Northam did not recall the picture being taken, he told the source, and said he was not involved in the production of the yearbook.
The New York Times first reported Northam was making calls.
Northam's decision to stay in office bucks a cacophony of calls from national and Virginia Democrats, including the Virginia Legislative Black Caucus, the Virginia House and Senate Democrats and the Democratic Party of Virginia, all of whom called on the governor to step down.
Del. LaMont Bagby, a member of the Virginia Legislative Black Caucus told CNN Saturday that during their meeting with Northam Friday night, that the governor could not recall when the racist photo was taken that appeared in his medical school yearbook.
Northam was also asked to leave by former Virginia Gov. Terry McAuliffe -- who was governor when Northam was lieutenant governor. McAuliffe and Northam had a "long talk" before the former governor's Friday statement went out, according to a source with knowledge of the call, and McAuliffe informed Northam that he was going to publicly ask for his ouster.
McAuliffe and Northam have not talked on Saturday, a source told CNN.

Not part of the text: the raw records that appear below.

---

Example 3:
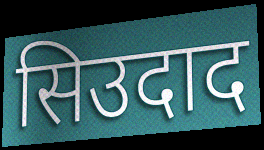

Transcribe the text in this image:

सिउदाद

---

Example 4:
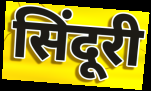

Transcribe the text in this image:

सिंदूरी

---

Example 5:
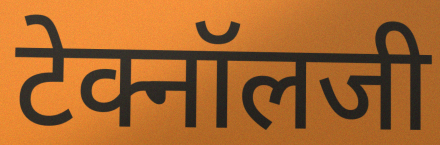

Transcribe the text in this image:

टेक्नॉलजीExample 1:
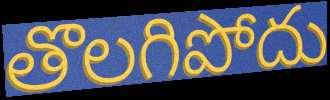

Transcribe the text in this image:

తొలగిపోదు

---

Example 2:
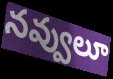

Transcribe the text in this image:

నవ్వులూ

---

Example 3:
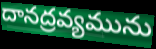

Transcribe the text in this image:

దానద్రవ్యమును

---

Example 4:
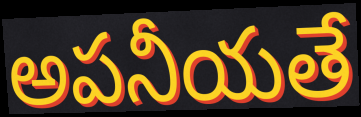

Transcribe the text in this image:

అపనీయతే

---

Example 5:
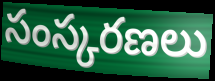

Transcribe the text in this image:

సంస్కరణలు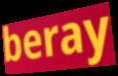
beray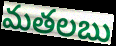
మతలబుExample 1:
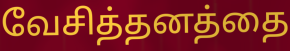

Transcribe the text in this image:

வேசித்தனத்தை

In his statement Friday, Northam said the "decision I made to appear as I did in this photo and for the hurt that decision caused then and now."
"This behavior is not in keeping with who I am today and the values I have fought for throughout my career in the military, in medicine, and in public service," he said.

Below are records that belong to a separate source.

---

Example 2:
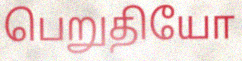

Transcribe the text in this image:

பெறுதியோ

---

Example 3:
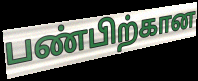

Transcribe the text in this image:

பண்பிற்கான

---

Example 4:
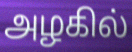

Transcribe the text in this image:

அழகில்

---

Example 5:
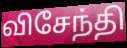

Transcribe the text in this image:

விசேந்தி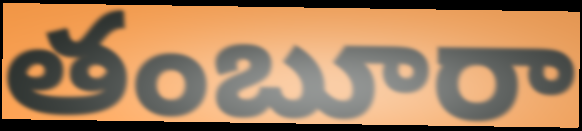
తంబూరా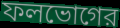
ফলভোগেরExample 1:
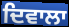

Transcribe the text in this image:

ਦਿਵਾਲਾ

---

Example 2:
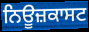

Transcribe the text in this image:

ਨਿਊਜ਼ਕਾਸਟ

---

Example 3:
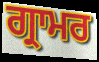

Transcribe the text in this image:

ਗ੍ਰਾਮਰ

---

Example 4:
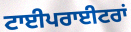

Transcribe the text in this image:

ਟਾਈਪਰਾਈਟਰਾਂ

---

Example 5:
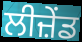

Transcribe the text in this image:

ਲੀਜ਼ੇਂਡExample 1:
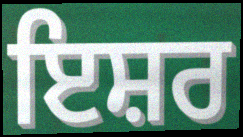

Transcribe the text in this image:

ਇਸ਼ਰ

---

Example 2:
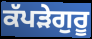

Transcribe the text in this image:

ਕੱਪੜੇਗੁਰੂ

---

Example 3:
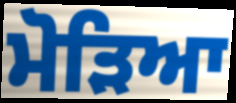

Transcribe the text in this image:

ਮੋੜਿਆ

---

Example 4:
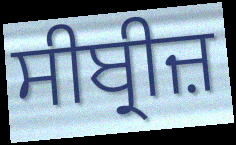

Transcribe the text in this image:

ਸੀਬ੍ਰੀਜ਼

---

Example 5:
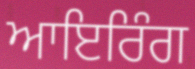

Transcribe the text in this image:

ਆਇਰਿੰਗ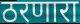
ठरणाराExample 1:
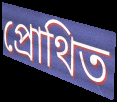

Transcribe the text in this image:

প্রোথিত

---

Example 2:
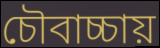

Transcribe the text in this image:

চৌবাচ্চায়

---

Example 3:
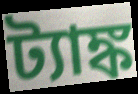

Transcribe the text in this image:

ট্যাঙ্ক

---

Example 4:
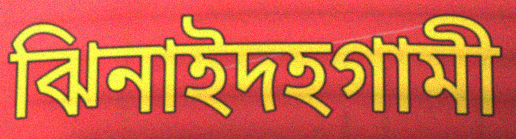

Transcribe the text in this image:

ঝিনাইদহগামী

Friday's apology was far from enough for Virginia Democrats and a host of protestors who gathered outside Northam's executive mansion on a chilly Saturday morning to demand his ouster.
Chanting for him to resign, the protesters excoriated Northam for the photo.
"We are here today because the history of Jim Crow is still alive and living in the Governor Mansion," said community activist Art Burton, who also touched upon Richmond's racist roots as the capitol of the Confederacy during the Civil War.
Burton and others said bluntly that Northam's apology was far from enough.
Northam, a former pediatric neurosurgeon and Army doctor, won the governorship in 2017.